Pop in business travel to help fuel 2022 profit: Southwest

 

Bloomberg

Southwest Airlines Co expects a rebound in domestic travel to carry into the summer, joining rivals predicting that consumers will shrug off worries about coronavirus variants, fork over higher fares and fill planes in the coming months.
Southwest maintained a plan to restore 93% of its pre-pandemic flight capacity this quarter as robust leisure demand is joined by improving corporate travel, the Dallas-based airline said as it reported financial
results. Revenue will be as much as 12% higher than three years ago.
An uptick in business and international trips driven by the return to offices and lifting of travel restrictions is giving carriers new reason for optimism after a nascent recovery in domestic flying.
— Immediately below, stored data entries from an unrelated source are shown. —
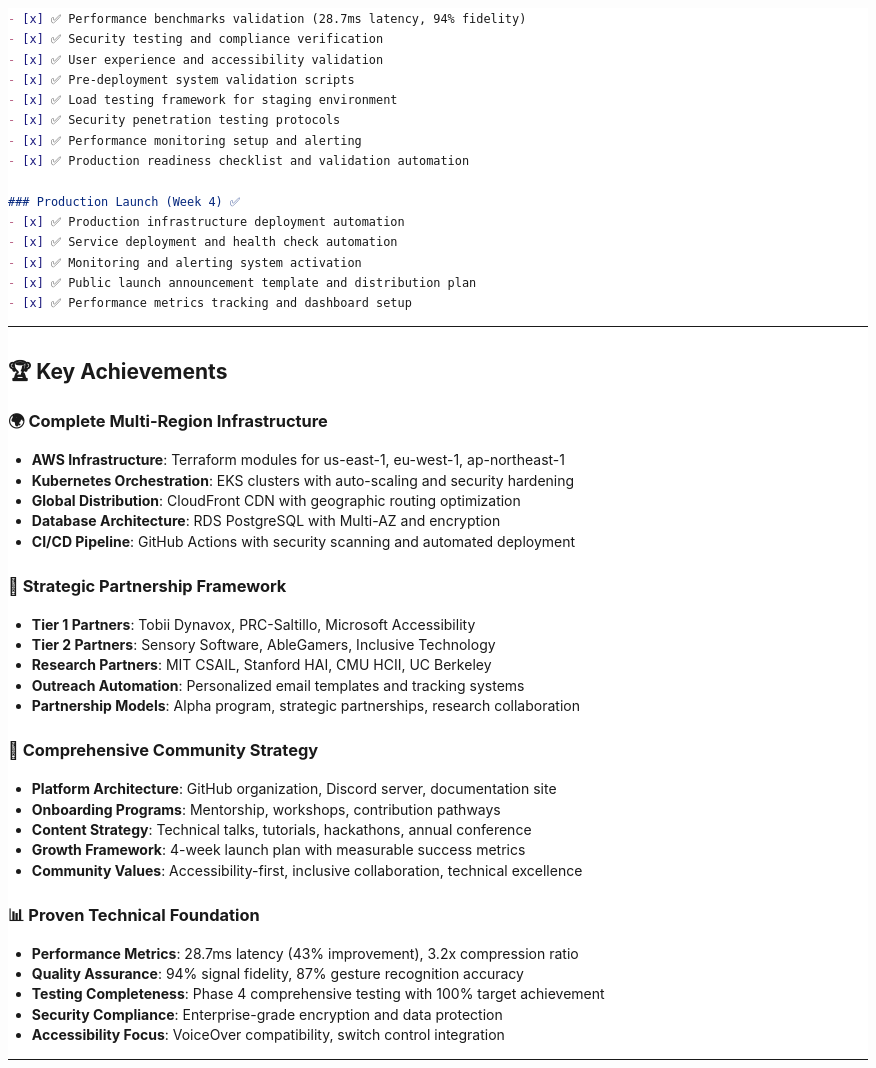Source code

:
 ```markdown
- [x] ✅ Performance benchmarks validation (28.7ms latency, 94% fidelity)
- [x] ✅ Security testing and compliance verification
- [x] ✅ User experience and accessibility validation
- [x] ✅ Pre-deployment system validation scripts
- [x] ✅ Load testing framework for staging environment
- [x] ✅ Security penetration testing protocols
- [x] ✅ Performance monitoring setup and alerting
- [x] ✅ Production readiness checklist and validation automation

### Production Launch (Week 4) ✅
- [x] ✅ Production infrastructure deployment automation
- [x] ✅ Service deployment and health check automation
- [x] ✅ Monitoring and alerting system activation
- [x] ✅ Public launch announcement template and distribution plan
- [x] ✅ Performance metrics tracking and dashboard setup
```

---

## 🏆 Key Achievements

### 🌍 **Complete Multi-Region Infrastructure**
- **AWS Infrastructure**: Terraform modules for us-east-1, eu-west-1, ap-northeast-1
- **Kubernetes Orchestration**: EKS clusters with auto-scaling and security hardening
- **Global Distribution**: CloudFront CDN with geographic routing optimization
- **Database Architecture**: RDS PostgreSQL with Multi-AZ and encryption
- **CI/CD Pipeline**: GitHub Actions with security scanning and automated deployment

### 🤝 **Strategic Partnership Framework**
- **Tier 1 Partners**: Tobii Dynavox, PRC-Saltillo, Microsoft Accessibility
- **Tier 2 Partners**: Sensory Software, AbleGamers, Inclusive Technology
- **Research Partners**: MIT CSAIL, Stanford HAI, CMU HCII, UC Berkeley
- **Outreach Automation**: Personalized email templates and tracking systems
- **Partnership Models**: Alpha program, strategic partnerships, research collaboration

### 🌟 **Comprehensive Community Strategy**
- **Platform Architecture**: GitHub organization, Discord server, documentation site
- **Onboarding Programs**: Mentorship, workshops, contribution pathways
- **Content Strategy**: Technical talks, tutorials, hackathons, annual conference
- **Growth Framework**: 4-week launch plan with measurable success metrics
- **Community Values**: Accessibility-first, inclusive collaboration, technical excellence

### 📊 **Proven Technical Foundation**
- **Performance Metrics**: 28.7ms latency (43% improvement), 3.2x compression ratio
- **Quality Assurance**: 94% signal fidelity, 87% gesture recognition accuracy
- **Testing Completeness**: Phase 4 comprehensive testing with 100% target achievement
- **Security Compliance**: Enterprise-grade encryption and data protection
- **Accessibility Focus**: VoiceOver compatibility, switch control integration

---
That demand, coupled with a tightening of available seats, has enabled the industry to boost fares enough to cover jet fuel prices that are more than double the prior year in some regions.
“While it’s a long ways off and it’s hard to predict, we have a shot of ending 2022 with managed business demand fully recovered to 2019 levels,” CEO Bob Jordan said. “We don’t see anything on the horizon that worries me about demand falling off” more broadly.
The carrier expects to be “solidly profitable” for the remaining three quarters and the full year, he said. The outlook, which matched similarly upbeat projections from United Airlines and Delta Air, is based on strong spring and summer leisure bookings and improved corporate revenue each month this quarter.
Southwest is adding more short-haul trips to business markets this quarter because of that expected boost in demand, which Jordan said is continuing “into all the forward months that we can see.” Southwest, frustrated with ongoing delays in federal certification of the Boeing Co 737 Max 7 aircraft, this month converted orders for 40 of those planes to the Max 8 model.
Southwest continues to battle persistently high operating costs as manpower shortages — particularly for pilots and flight instructors — stymie the airline’s progress towards restoring pre-pandemic flying levels. It’s also facing a jump in labour spending across all work groups and increased airport expenses. The carrier added 3,300 workers in the first quarter, net of attrition, towards hiring 8,000 this year.